It is amazing to me how often I am reminded that we each make our own day!
As a parent, I have often pointed out to our three daughters while they were growing up that they in fact “made their own day”. I wanted them to know that, at least from my perspective, we do “make our own days” – that the attitudes we hold are our own. And that they are a choice. I would make the point that they could choose to have a good day or a not so good day. that they were, to a very large extent, in charge of their own day. I would of course encourage them to choose to frame their world with a ‘positive frame.” I am all for choosing to have good days.

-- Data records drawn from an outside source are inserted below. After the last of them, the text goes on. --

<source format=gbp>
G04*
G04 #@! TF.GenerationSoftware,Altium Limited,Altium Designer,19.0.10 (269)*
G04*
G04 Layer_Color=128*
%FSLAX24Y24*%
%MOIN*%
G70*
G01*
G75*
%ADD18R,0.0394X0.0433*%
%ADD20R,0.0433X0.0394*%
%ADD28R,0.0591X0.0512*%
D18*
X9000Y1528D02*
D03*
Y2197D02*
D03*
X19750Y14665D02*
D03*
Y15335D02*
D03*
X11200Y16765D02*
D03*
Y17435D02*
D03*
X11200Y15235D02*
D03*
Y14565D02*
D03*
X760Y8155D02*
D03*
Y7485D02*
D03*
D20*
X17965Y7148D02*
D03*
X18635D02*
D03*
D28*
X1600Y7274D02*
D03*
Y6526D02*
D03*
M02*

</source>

Shawn Acher in his book, The Happiness Advantage , (2010) makes the point that we can influence ourselves to be more positive and more productive in our lives both at work and at home. He doesn’t preach in the book. He shares scientific findings. I like that!

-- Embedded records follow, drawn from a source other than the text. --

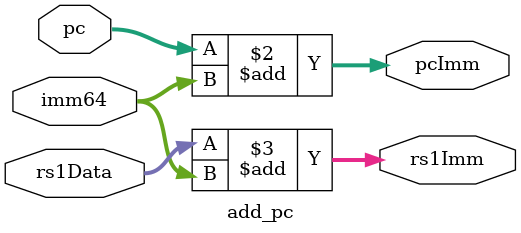
<source format=v>
module add_pc(
//    input [31: 0] pc,
//    input [31: 0] imm32,
//    input [31: 0] rs1Data,
    input [63: 0] pc,
    input [63: 0] imm64,
    input [63: 0] rs1Data,

//    output reg [31: 0] pcImm,
//    output reg [31: 0] rs1Imm
    output reg [63: 0] pcImm,
    output reg [63: 0] rs1Imm
);

always @(*) begin
    pcImm = pc + imm64;
    rs1Imm = rs1Data + imm64;
end
endmodule
</source>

Here are some important scientific findings he presents in the book (pages 76 -78):
More important than believing in your own abilities is believing that you can improve these abilities. Few people have proven this theory more convincingly than Stanford psychologist Carol Dweck whose studies show that whether or not someone believes their intelligence is changeable directly affects their achievement. Dweck found that people can be split into two categories: Those with a “fixed mindset” believe that their capabilities are already set, while those with a “growth mindset” believe that they can enhance their basic qualities through effort. A growth mindset is not dismissive of innate ability; it merely recognizes, as Dweck explains, that “although people may differ in every which way – in their initial talents and aptitudes, interests, or temperaments – everyone can change and grow through application and experience.” Her research has shown that people with fixed mindsets miss choice opportunities for improvement and consistently underperform, while those with “growth mindsets” watch their abilities move ever upward.

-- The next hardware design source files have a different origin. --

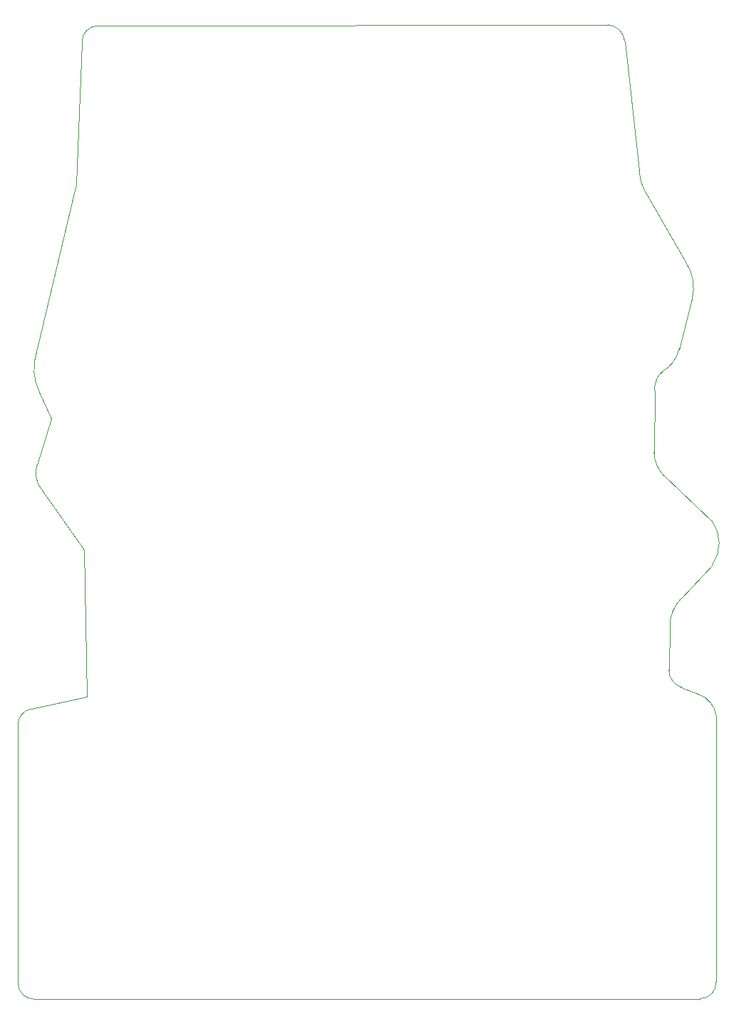
<source format=gbr>
%TF.GenerationSoftware,KiCad,Pcbnew,(6.0.10)*%
%TF.CreationDate,2023-01-31T22:12:51-06:00*%
%TF.ProjectId,CC11_Main,43433131-5f4d-4616-996e-2e6b69636164,1d*%
%TF.SameCoordinates,Original*%
%TF.FileFunction,Profile,NP*%
%FSLAX46Y46*%
G04 Gerber Fmt 4.6, Leading zero omitted, Abs format (unit mm)*
G04 Created by KiCad (PCBNEW (6.0.10)) date 2023-01-31 22:12:51*
%MOMM*%
%LPD*%
G01*
G04 APERTURE LIST*
%TA.AperFunction,Profile*%
%ADD10C,0.100000*%
%TD*%
G04 APERTURE END LIST*
D10*
X109627532Y-146161403D02*
X188460000Y-146113012D01*
X181456001Y-47786287D02*
X179743012Y-32418812D01*
X179743035Y-32418810D02*
G75*
G03*
X177772468Y-30478597I-2125935J-188390D01*
G01*
X188661188Y-146113049D02*
G75*
G03*
X190601403Y-144142468I20212J1920549D01*
G01*
X111628100Y-77238000D02*
X109910000Y-82730000D01*
X188661188Y-146113012D02*
X188460000Y-146113012D01*
X184990000Y-106970000D02*
X184986988Y-107081188D01*
X114597800Y-49344200D02*
X109880000Y-69300000D01*
X115499300Y-92828900D02*
X115817500Y-110275800D01*
X109909971Y-82729991D02*
G75*
G03*
X110447532Y-85631403I3126129J-921309D01*
G01*
X190600000Y-143940000D02*
X190590000Y-112590000D01*
X177772468Y-30478597D02*
X117198812Y-30576988D01*
X184209995Y-71639991D02*
G75*
G03*
X186178812Y-68996988I-1958995J3514091D01*
G01*
X107656988Y-144260000D02*
X107656988Y-144050000D01*
X190590000Y-112590000D02*
X190588267Y-112409875D01*
X184986952Y-107081188D02*
G75*
G03*
X186500000Y-109140000I2193148J26388D01*
G01*
X190150001Y-94580001D02*
G75*
G03*
X190110000Y-89380000I-3627401J2572251D01*
G01*
X186449989Y-98579989D02*
G75*
G03*
X185110000Y-101970000I3384911J-3297811D01*
G01*
X184070027Y-71780026D02*
G75*
G03*
X183323008Y-73955696I1973473J-1893674D01*
G01*
X183229993Y-81250000D02*
G75*
G03*
X184420000Y-84040000I4227607J154400D01*
G01*
X186178812Y-68996988D02*
X187760000Y-63030000D01*
X109230008Y-111690041D02*
G75*
G03*
X107648597Y-113637532I346592J-1897259D01*
G01*
X117198812Y-30576951D02*
G75*
G03*
X115258597Y-32547532I-20212J-1920549D01*
G01*
X183230000Y-81250000D02*
X183323008Y-73955696D01*
X187760021Y-63030005D02*
G75*
G03*
X186970000Y-58590000I-5365421J1335605D01*
G01*
X110217532Y-74111403D02*
X111628100Y-77238000D01*
X115258597Y-32547532D02*
X114597800Y-49344200D01*
X109880033Y-69300011D02*
G75*
G03*
X110217532Y-74111403I6083667J-1990789D01*
G01*
X188645255Y-110011063D02*
X186500000Y-109140000D01*
X184070000Y-71780000D02*
X184210000Y-71640000D01*
X110447532Y-85631403D02*
X115499300Y-92828900D01*
X107648597Y-113870000D02*
X107656988Y-144050000D01*
X186450000Y-98580000D02*
X190150000Y-94580000D01*
X184990000Y-106970000D02*
X185110000Y-101970000D01*
X107657034Y-144260000D02*
G75*
G03*
X109627532Y-146161403I1920466J18500D01*
G01*
X190588298Y-112409870D02*
G75*
G03*
X188645255Y-110011063I-3035998J-472830D01*
G01*
X190110000Y-89380000D02*
X184420000Y-84040000D01*
X107648597Y-113637532D02*
X107648597Y-113870000D01*
X115817500Y-110275800D02*
X109230000Y-111690000D01*
X186970000Y-58590000D02*
X182216001Y-50386287D01*
X190601403Y-144142468D02*
X190600000Y-143940000D01*
X181456003Y-47786287D02*
G75*
G03*
X182216001Y-50386287I5949097J327887D01*
G01*
M02*

</source>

Once we realize how much our reality depends on how we view it, it comes as less of a surprise that our external circumstances predict only about 10 percent of our total happiness. This is why Sonja Lyubomirsky, a leader in the scientific study of well-being, has written that she prefers the phrase “creation or construction of happiness” to the more popular “pursuit,” since “research shows that it’s in our power to fashion it for ourselves.” As all these mindset studies have shown, this is true for positive outcomes and success in any other domain. By changing the way we perceive ourselves and our work, we can dramatically improve our results.
Shawn Archer provides a clear picture of how we do, in fact: Make our own day. The book is loaded with great information. He shares the Seven Principals of Positive Psychology that fuel success and performance at he has taught at Harvard’s famed Happiness Course and to companies worldwide.
It is an important topic and a terrific book.